This is not entirely intuitive since the Prime Number Theorem would suggest that approximately half of primes belong to each form, i.e.
\[\begin{equation*} \pi(x; \ 4n + 1) \approx \pi(x; \ 4n + 3) \approx \frac{1}{2} \frac{x}{\ln x}, \end{equation*}\]However, empirical results suggest that this is not the case and primes of the form \(4n + 3\) occur more frequently.

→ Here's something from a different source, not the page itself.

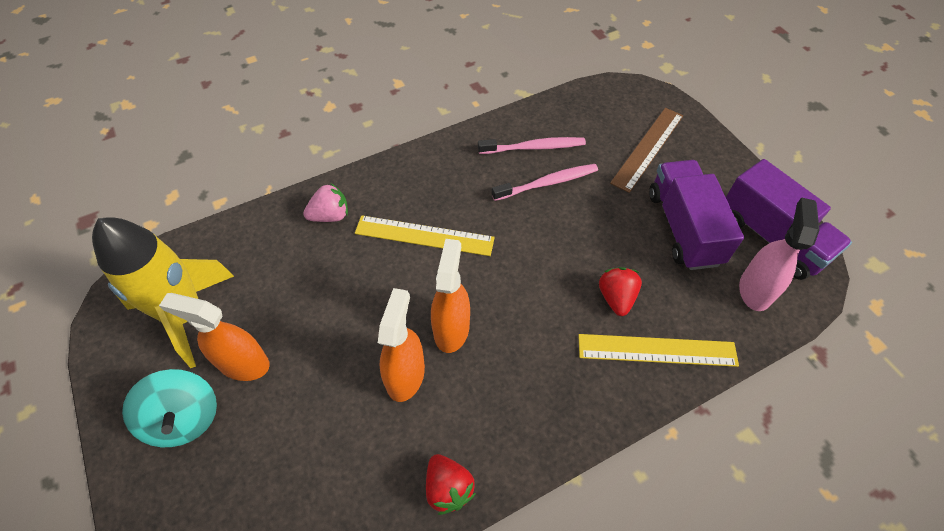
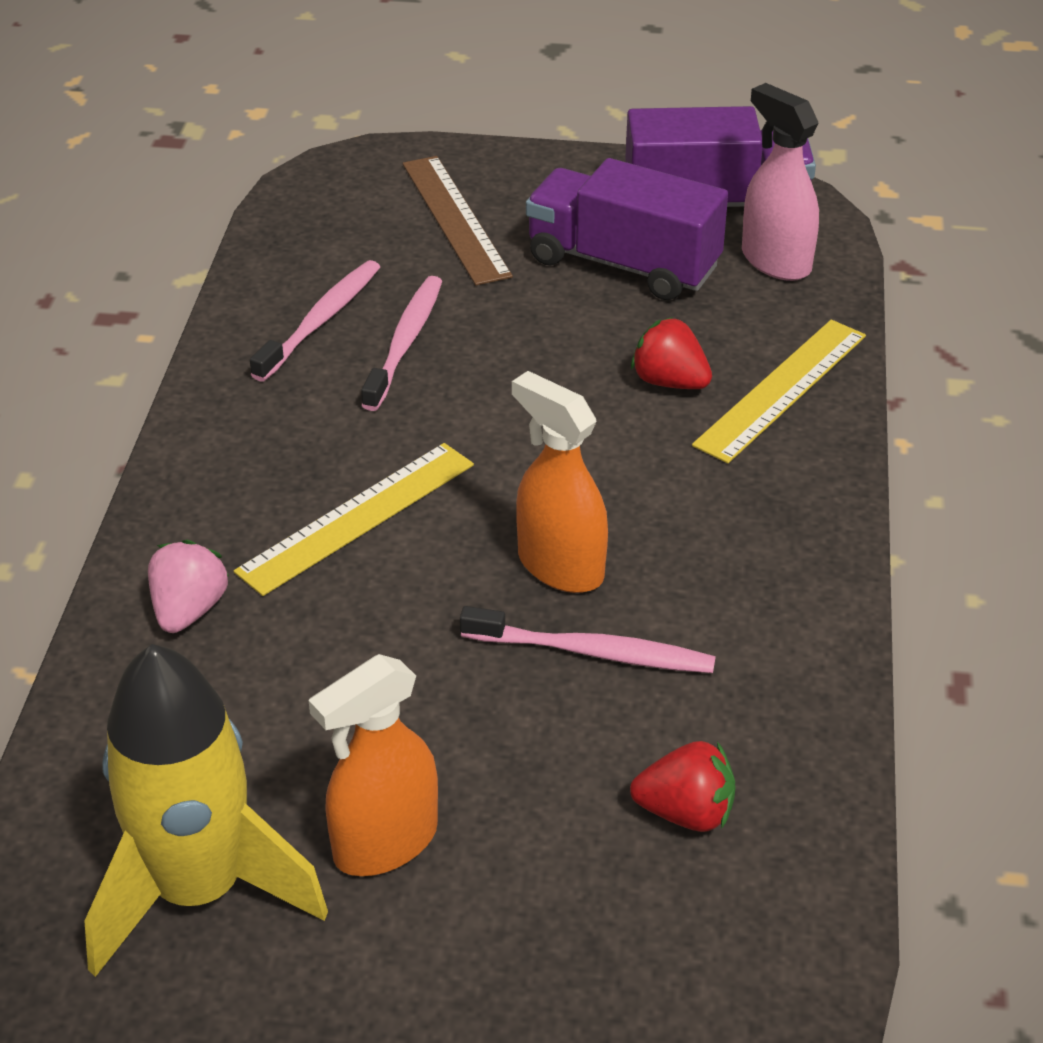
camera: 55 degrees left, 15 degrees down
(184, 418) = (421, 962): turquoise spinning top -> none
(405, 375) = (592, 652): orange spray bottle -> pink toothbrush
(448, 488) = (809, 686): red strawberry -> red strawberry (686, 813)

Looking at the first 168 primes plotted, as shown below, this does not suggest a bias towards the \(4n + 3\) form.
library(ggplot2)
plot <- ggplot(data = plot_data) +
geom_point(aes(x = primes, y = one_mod_four, color = "#F8766D")) +
geom_point(aes(x = primes, y = three_mod_four, color = "#00BFC4")) +
scale_color_manual(name = "Type of prime",
values = c("#00BFC4" = "#00BFC4", "#F8766D" = "#F8766D"),
labels = c("1 mod 4", "3 mod 4")) +
theme(axis.title.y=element_blank(),
axis.text.y=element_blank(),
axis.ticks.y=element_blank(),
axis.title.x = element_blank()) +
scale_y_continuous(breaks = c(1), limits = c(0.99, 1.01)) +
#coord_fixed(ratio = 1) +
ggtitle("Primes plotted by modulo", paste("First", length(primes), "primes"))
plot

However, looking at the bar chart below we do see a slight bias.
library(ggplot2)
plot2 <- ggplot(data = freq) +
geom_col(aes(x = label, y = value, fill = label), width = 0.5) +
guides(fill = "none") +
xlab("Prime modulo") +
ylab("Frequency") +
ggtitle("Primes plotted by modulo - bar chart", paste("First", length(primes), "primes"))
plot2

Although the bias does seem to be consistent with a large number of prime numbers, there is in fact a point where the proportion of primes of the form \(4n + 1\) starts to be more common. The bias is true up to the \(26,833^{rd}\) prime number; after this point there is a greater probability of a prime having the form \(4n + 1\).